Payment arrears – act immediately

15 Mar 2011

The National Credit Regulator (NCR) has warned that indebted people should act immediately when confronted with letters of demand or threatening phone calls from creditors and should not wait for the “problem to go away”.

Peter Setou, senior manager of education and strategy at the NCR says the biggest mistake that people make is to believe that if they ignore phone calls and letters the problem will somehow just go away.

“The earlier that someone sees they are in financial trouble and acts upon it the better,” he says. “The best way to do this is to contact the credit provider immediately there is a default in repayments and discuss the matter with that organisation,” he says.

March is Consumer Rights Month and the NCR has embarked on a nationwide campaign to inform and educate consumers about their rights and responsibilities when it comes to repaying debts that have been incurred as part of daily life.

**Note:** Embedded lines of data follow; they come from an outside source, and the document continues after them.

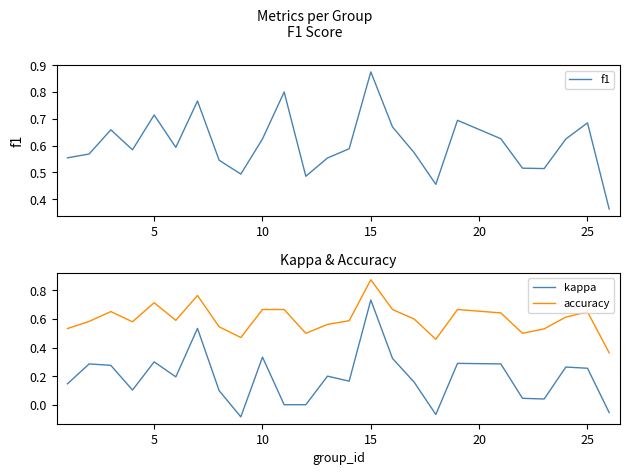

At how many categories does at least one series exceed 0?

25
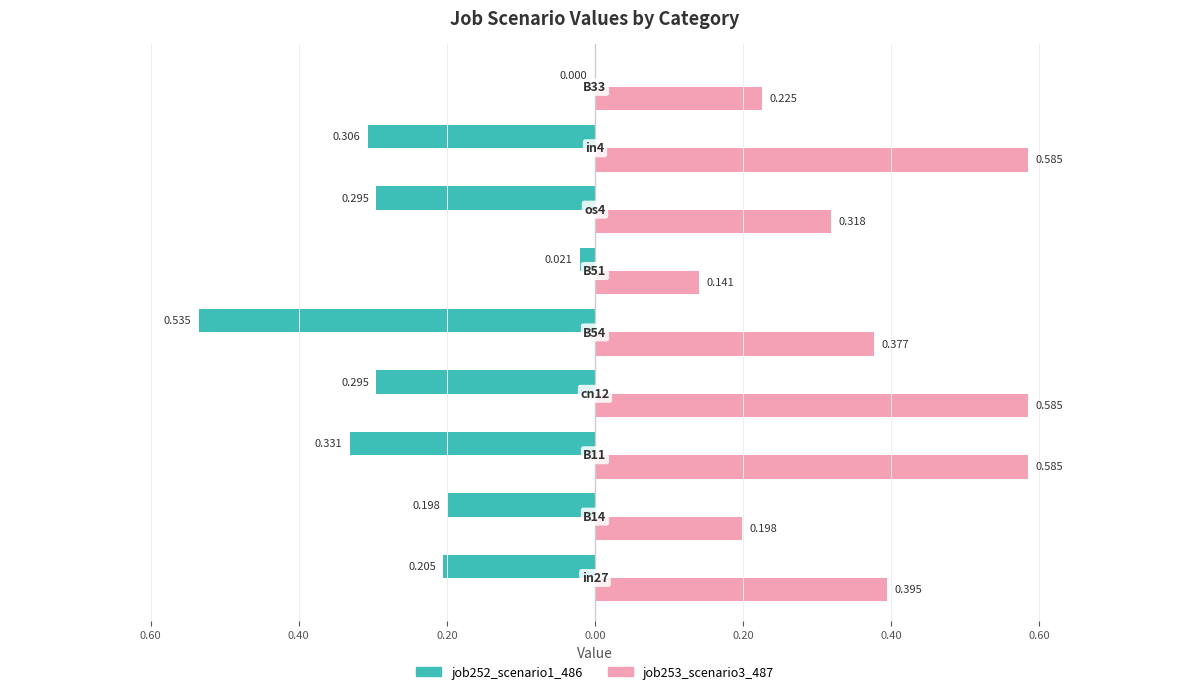

What is the value of the job253_scenario3_487 bar at the 8th from the left?

0.2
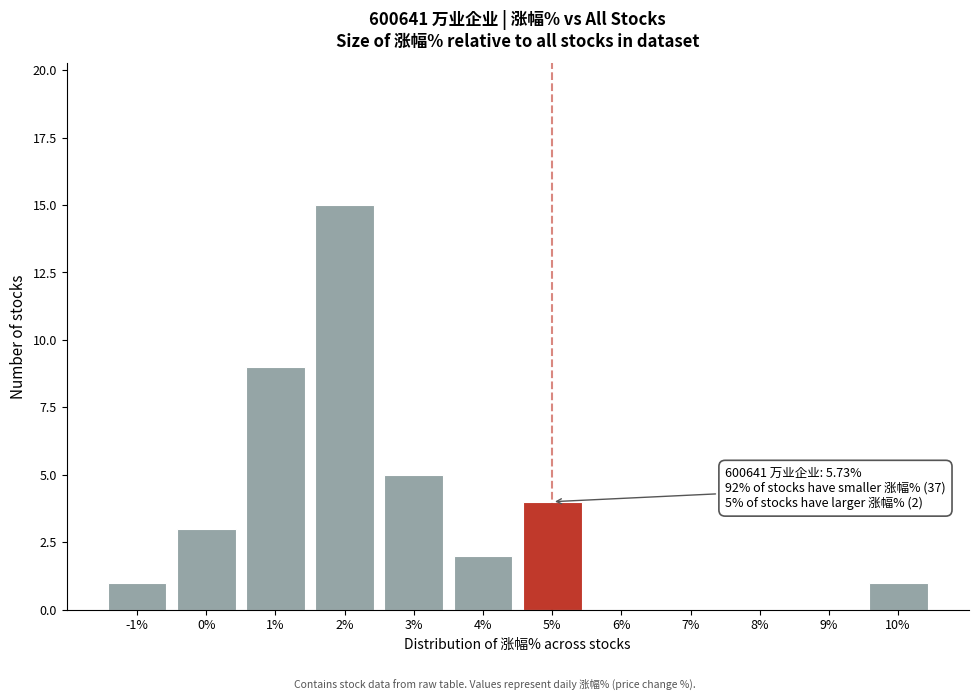

Reading left to right, extract all data points from this chart.

-1%=1	0%=3	1%=9	2%=15	3%=5	4%=2	5%=4	6%=0	7%=0	8%=0	9%=0	10%=1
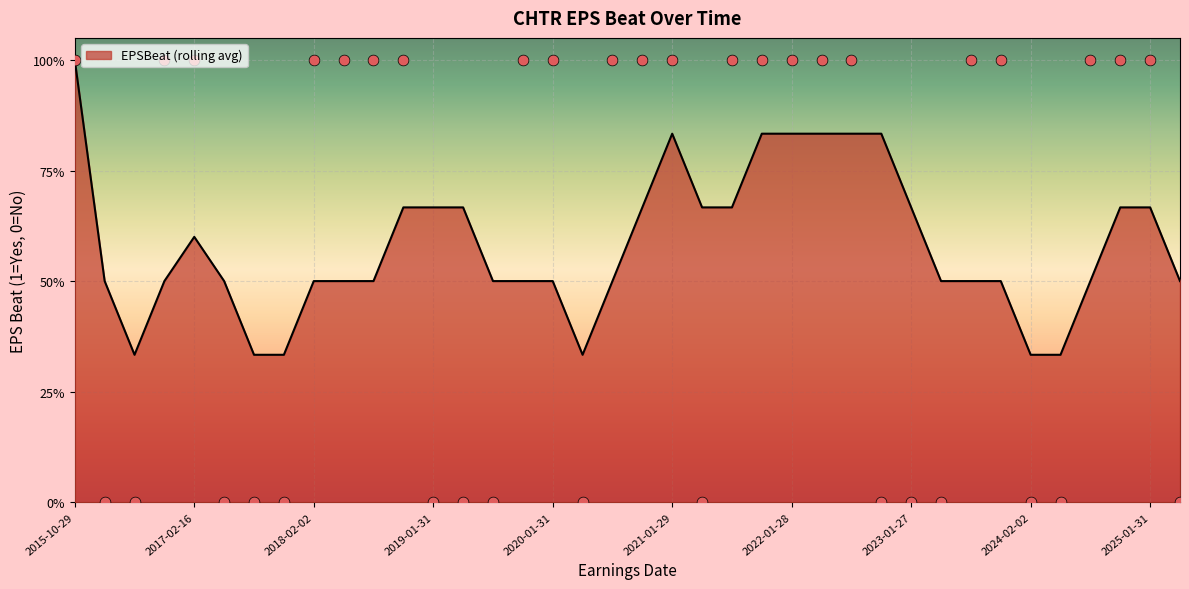

Approximately how many times larger is the value at 2018-10-26 compared to 2023-07-28?

1.0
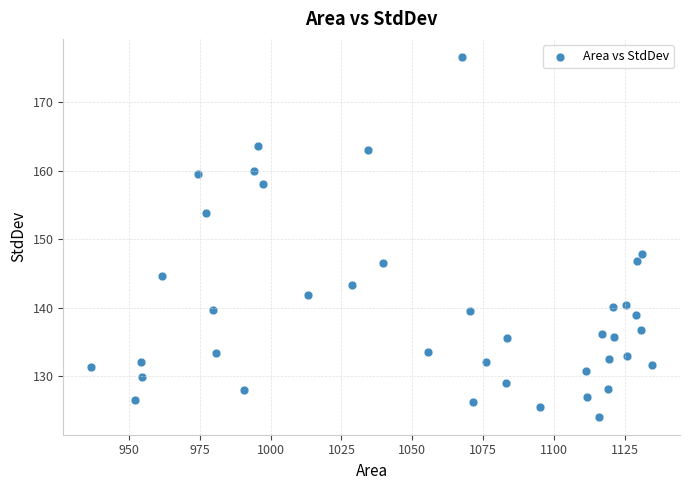

What Y value in the scatter plot is closest to 150?

147.8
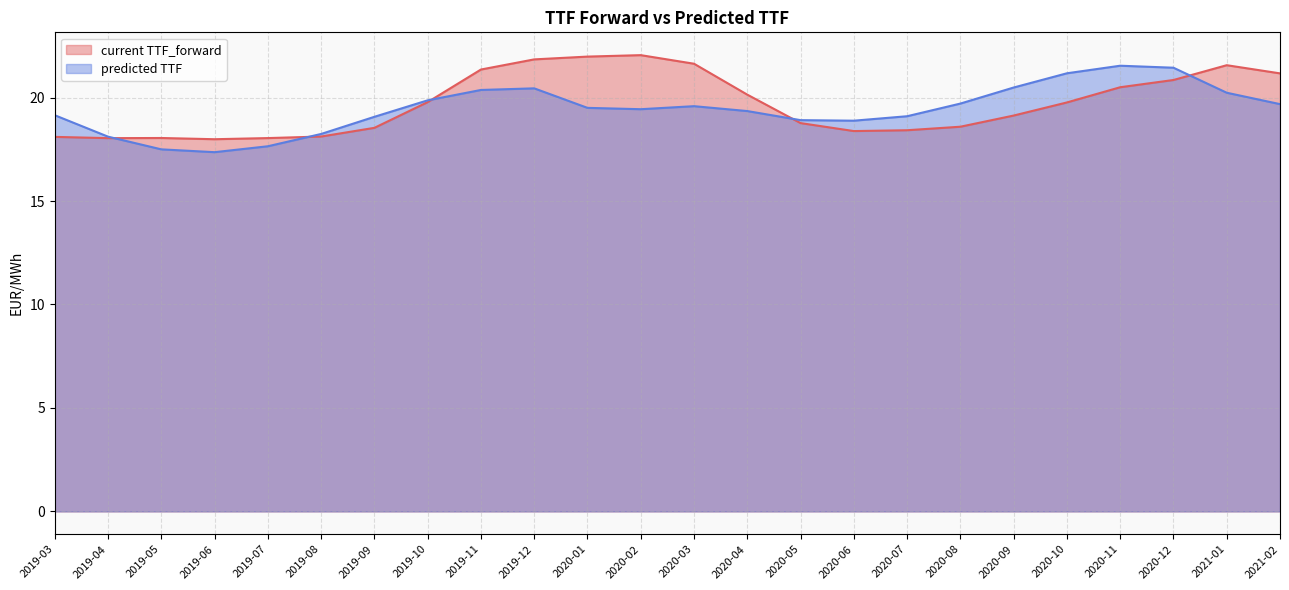

What is the sum of all predicted TTF values?

466.8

At the end of September last year the Credit Bureau Monitor, compiled by the NCR, found that 18,35-million South Africans were credit active and of these 46,3% (or nearly 8,5-million) had impaired credit records.

“Consumers should be pro-active about their debts and should take action before receiving a letter of demand or a threatening phone call,” says Setou.

He says that a credit provider is entitled to approach the courts for a judgment against a debtor but the credit provider must be given written notice of this intention, inform consumers of their options, including debt counselling and assist a debtor to find an alternative method to bring the payments back into line.

Setou says this is particularly important should a consumer receive a Section 129 notice letter or any other letter of demand. He says consumers must act on it and follow the stipulations contained in this letter of demand (usually to contact the credit provider) and not just ignore it.

Over-indebted consumers are entitled to apply for a debt review and already more than 200 000 consumers in South Africa have done so. This review allows debt counsellors and consumers to draw up a budget and then renegotiate repayments with credit providers.

Setou says that this becomes even more important for property owners in South Africa who are at risk of losing a property entirely should they not act on the letters of demand issued by banks when people have defaulted on bond repayments.

The NCR says that while the regulations are there to assist over-indebted people, the reality is that these people must recognise their own responsibilities and act accordingly.